On Tue, Dec 13, 2011 at 03:29:37AM -0800, Paul Phillips wrote:
> One last installment in the range monologues. I knew that commit
> inflated code size (see attached) but the tea leaves are telling me
> that having a highly optimizable inner loop is the most important
> thing by a good measure. So that's why it's put together the way that
> it is.

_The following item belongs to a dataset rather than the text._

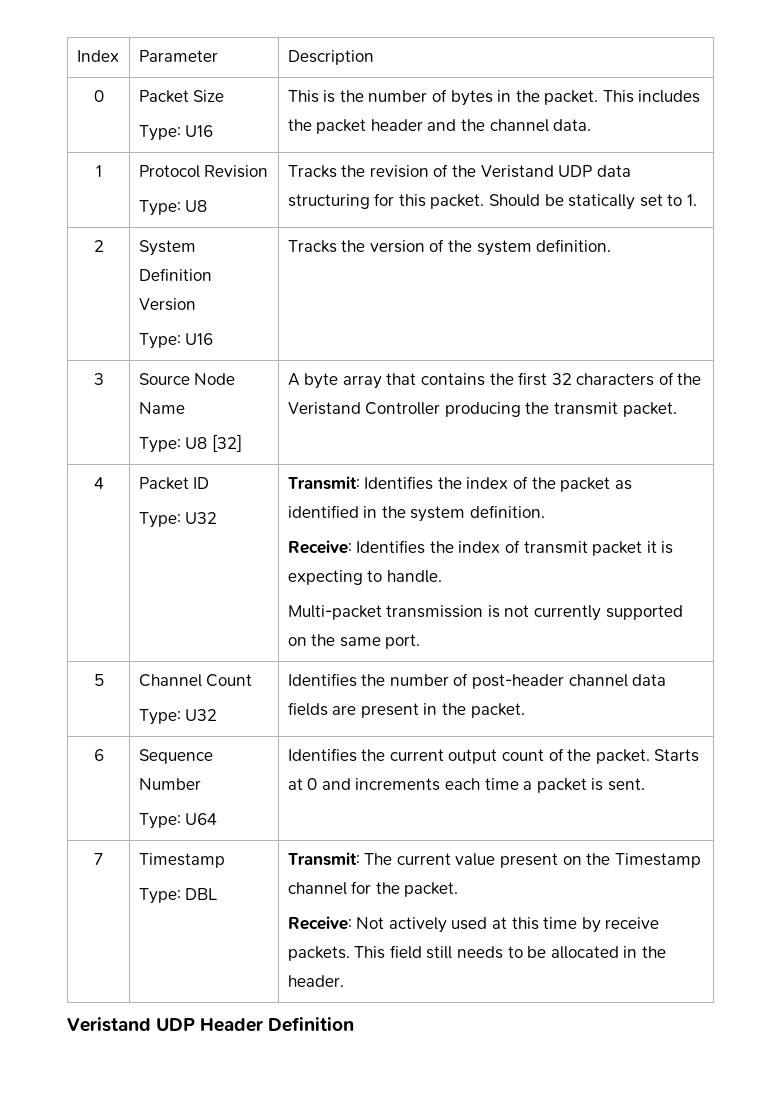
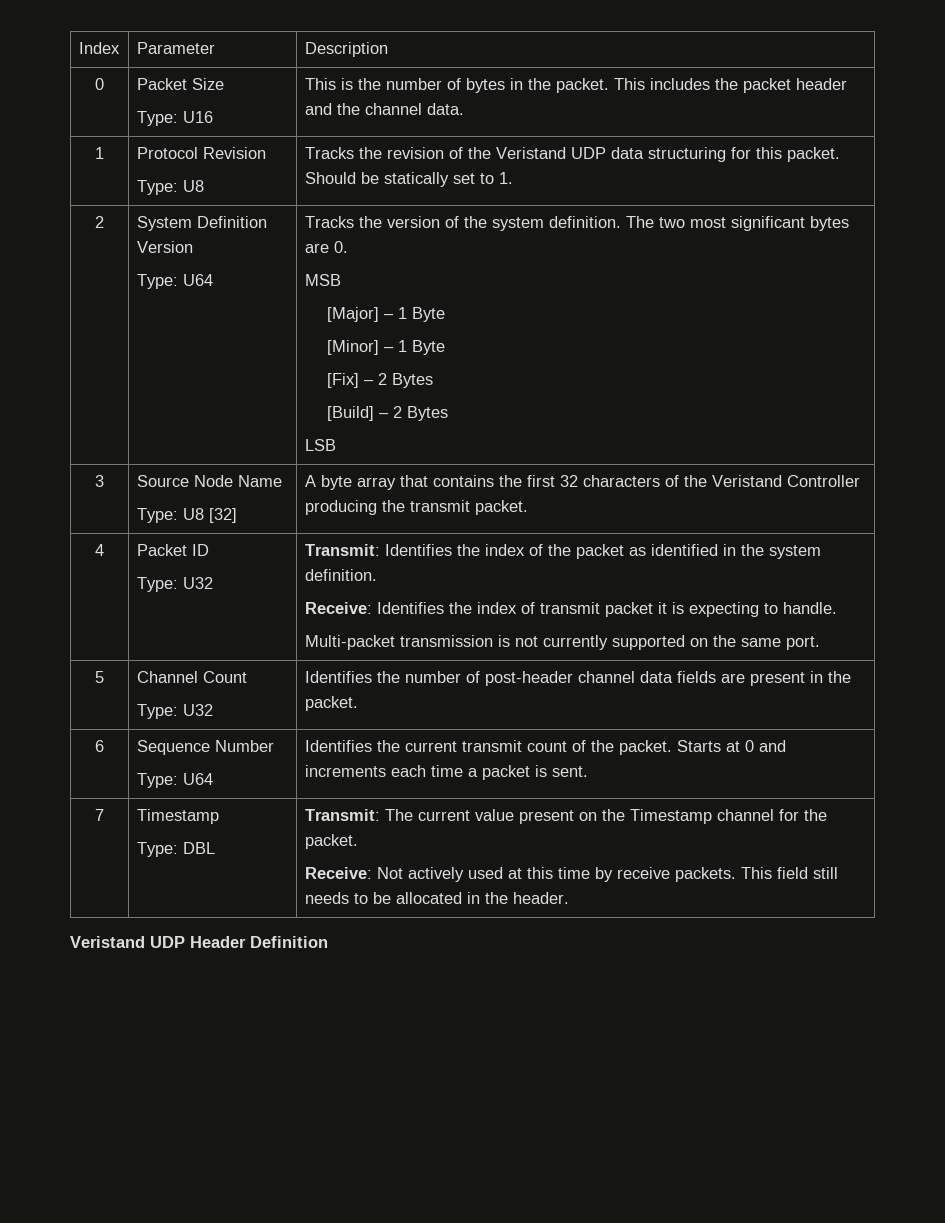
[185,333,214,345] U16 -> [182,274,213,286] U64
(612, 245) none -> [625,216,849,231] [304,241,348,253] [304,274,341,286] [327,307,446,322] [327,340,446,355] [327,373,434,388] [327,406,449,421] [304,439,336,451] The two most significant bytes are 0. // MSB // [Major] – 1 Byte // [Minor] – 1 Byte // [Fix] – 2 Bytes // [Build] – 2 Bytes // LSB
[448,749,498,764] output -> [461,740,522,752] transmit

I imagine we can cut down the redundancy a bit, but there
> seems to be some kind of cliff hotspot maniacally drives you off if
> you introduce much more logic.

Reading commit 4cfc633f one thing I'm curious about is the following:

128 /** !!! These methods must be public or they will not be inlined.
129 * But they are certainly not intended to be part of the API.
130 * This collision between inlining requirements and access semantics
131 * is highly unfortunate and must be resolved.
132 *
133 * Proposed band-aid: an @internal annotation.
134 */

Is this a reference to SI-4767 [1]? That bug is listed as open,
although the final comment (from the 4th of July) seems to indicate
that Paul wanted it closed.

Or is this some other issue? If private methods aren't currently inlined
(even with the @inline annotation) it would be good to know.

extempore
Joined: 2008-12-17,
User offline. Last seen 35 weeks 3 days ago.
Re: home on the range

On Tue, Dec 13, 2011 at 8:17 AM, Erik Osheim wrote:
> Is this a reference to SI-4767 [1]? That bug is listed as open,
> although the final comment (from the 4th of July) seems to indicate
> that Paul wanted it closed.

I reopened it yesterday to remind me to give it a closer look.
However this is not the same issue. That ticket was about private
methods not being inlined even in the same class. The issue with the
soon-to-be-short-lived range implementation is the indirect inlining
of private methods in another class (that is, foreach is inlined into
some caller, and foreachFoo needs to be inlined into that - and the
inliner objects.)

d_m
Joined: 2010-11-11,
User offline. Last seen 35 weeks 2 days ago.
Re: home on the range

On Tue, Dec 13, 2011 at 08:23:30AM -0800, Paul Phillips wrote:
> However this is not the same issue. That ticket was about private
> methods not being inlined even in the same class. The issue with the
> soon-to-be-short-lived range implementation is the indirect inlining
> of private methods in another class (that is, foreach is inlined into
> some caller, and foreachFoo needs to be inlined into that - and the
> inliner objects.)

Ah, that makes sense. Thanks for the explanation.